Bounding box prediction data
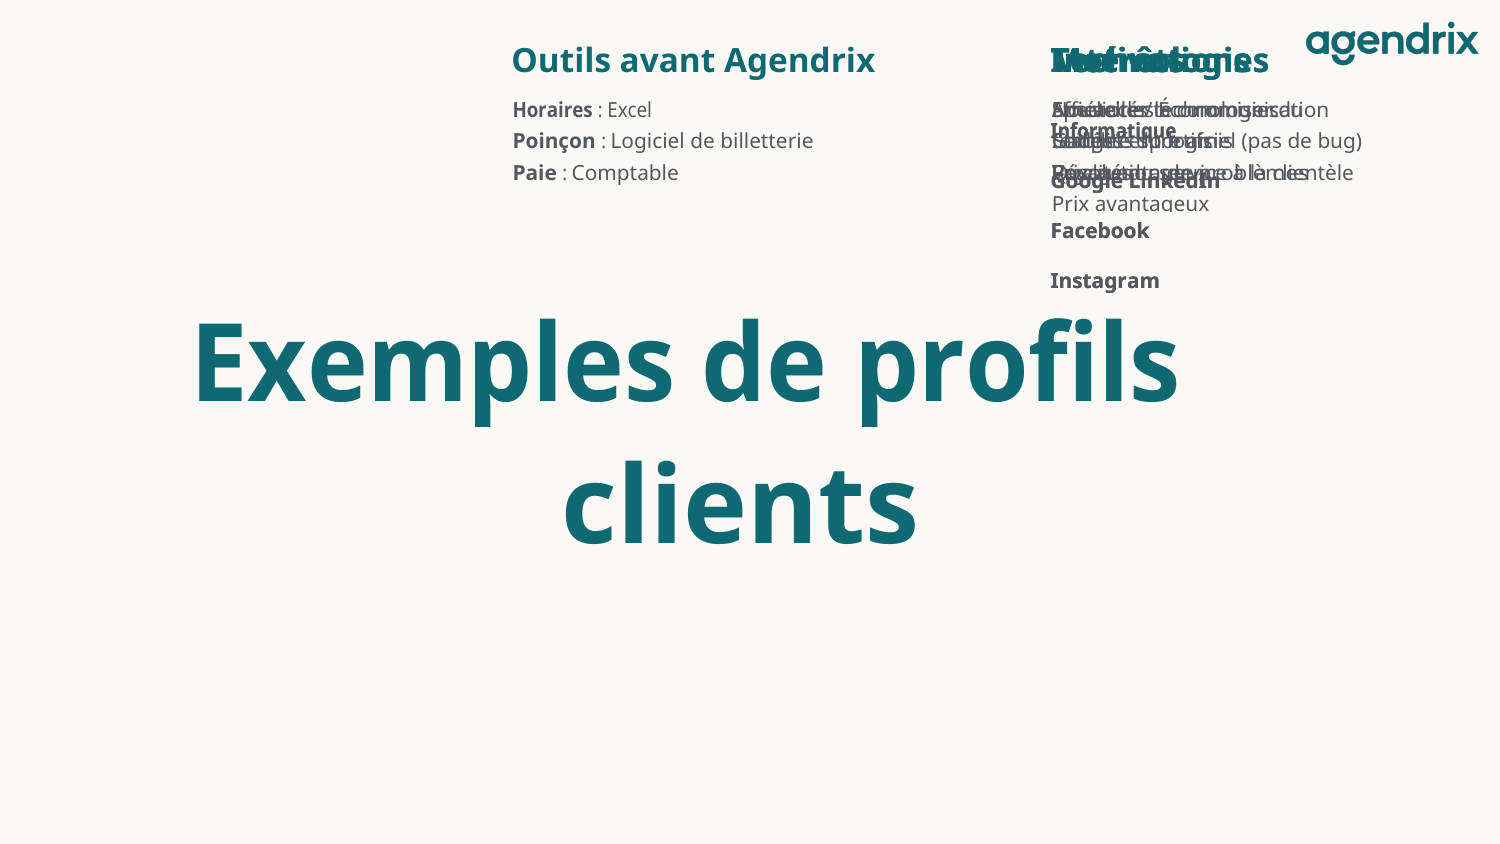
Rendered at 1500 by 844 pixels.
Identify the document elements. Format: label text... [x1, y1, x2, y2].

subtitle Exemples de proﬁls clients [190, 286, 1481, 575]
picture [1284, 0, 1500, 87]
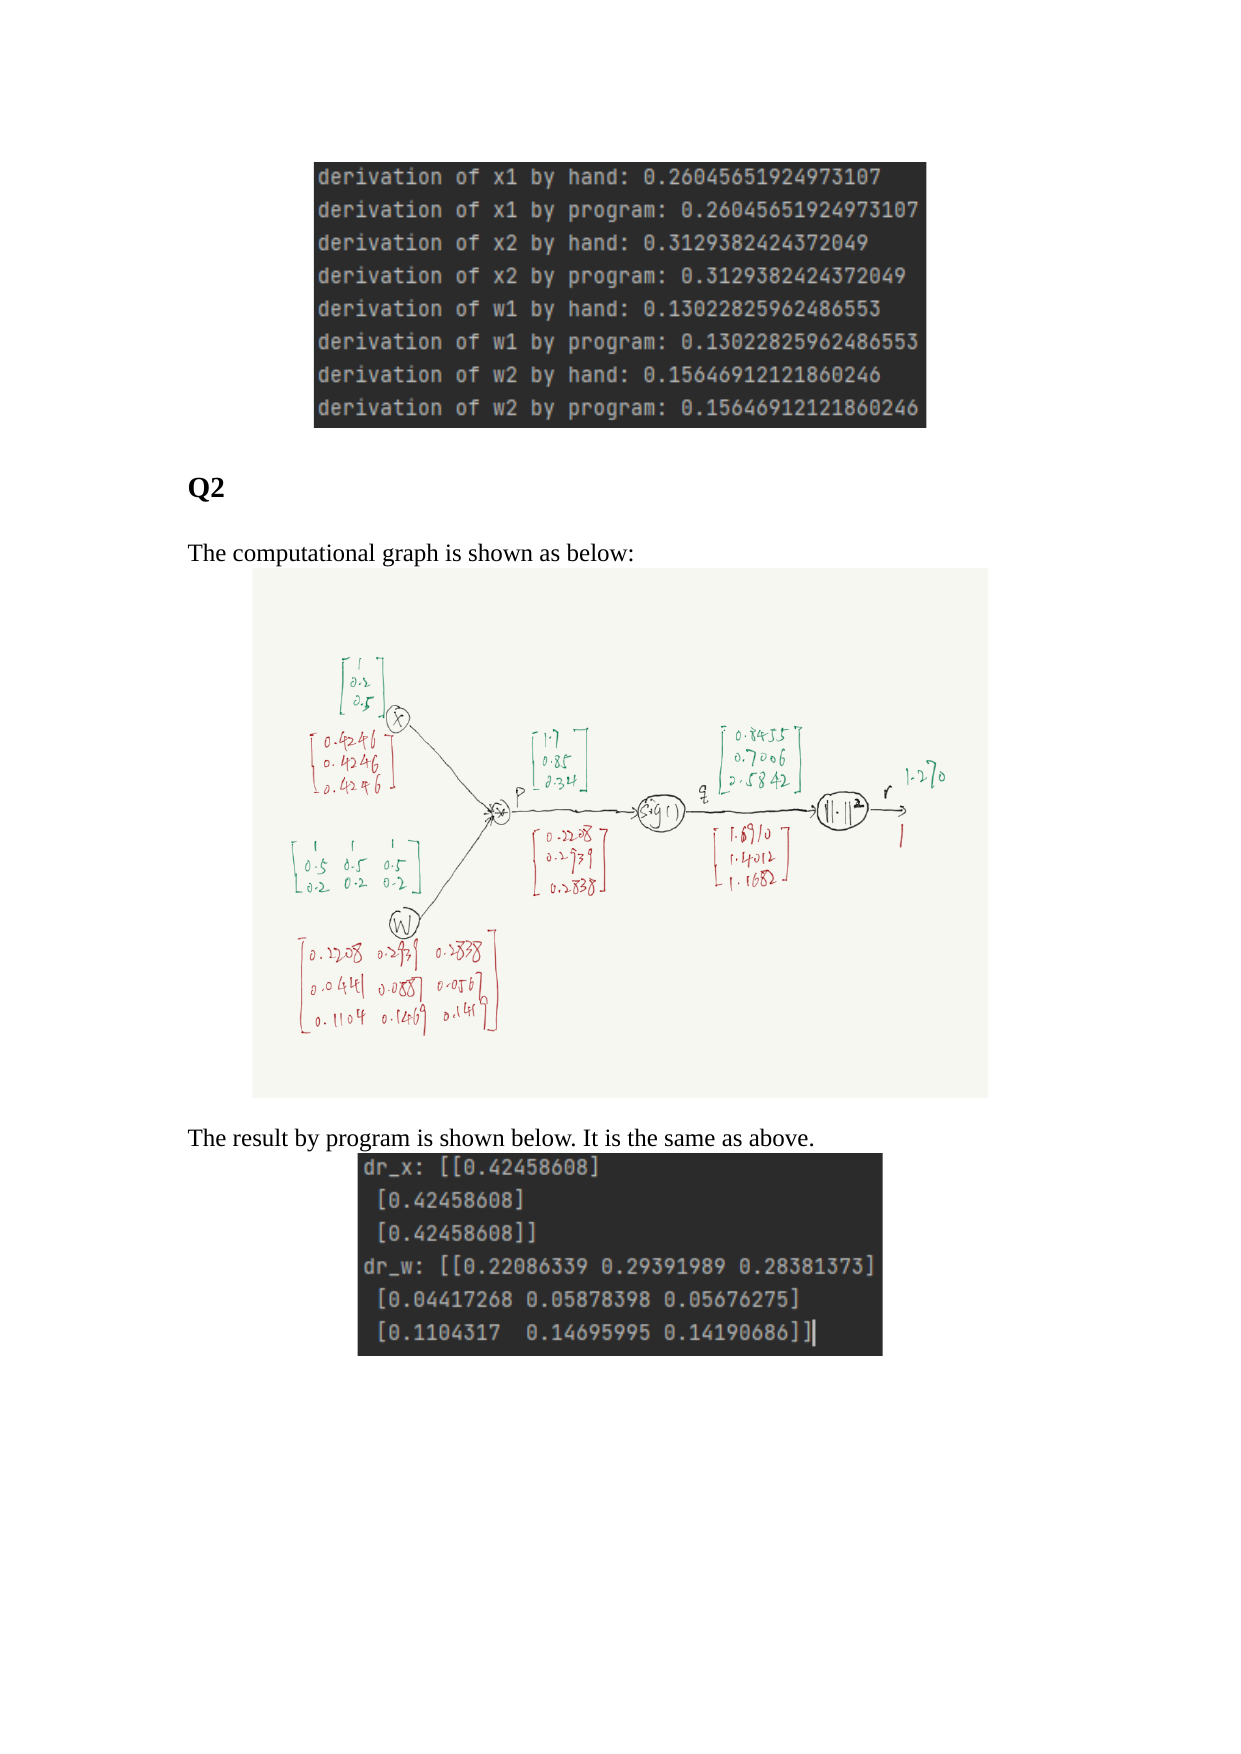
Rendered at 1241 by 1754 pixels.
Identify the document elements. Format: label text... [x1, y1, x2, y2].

How to complete this task ->
List all lines above in which the string "pixels" appears.

Answer to this exercise ->
Rendered at 1500 by 844 pixels.
Rendered at 1241 by 1754 pixels.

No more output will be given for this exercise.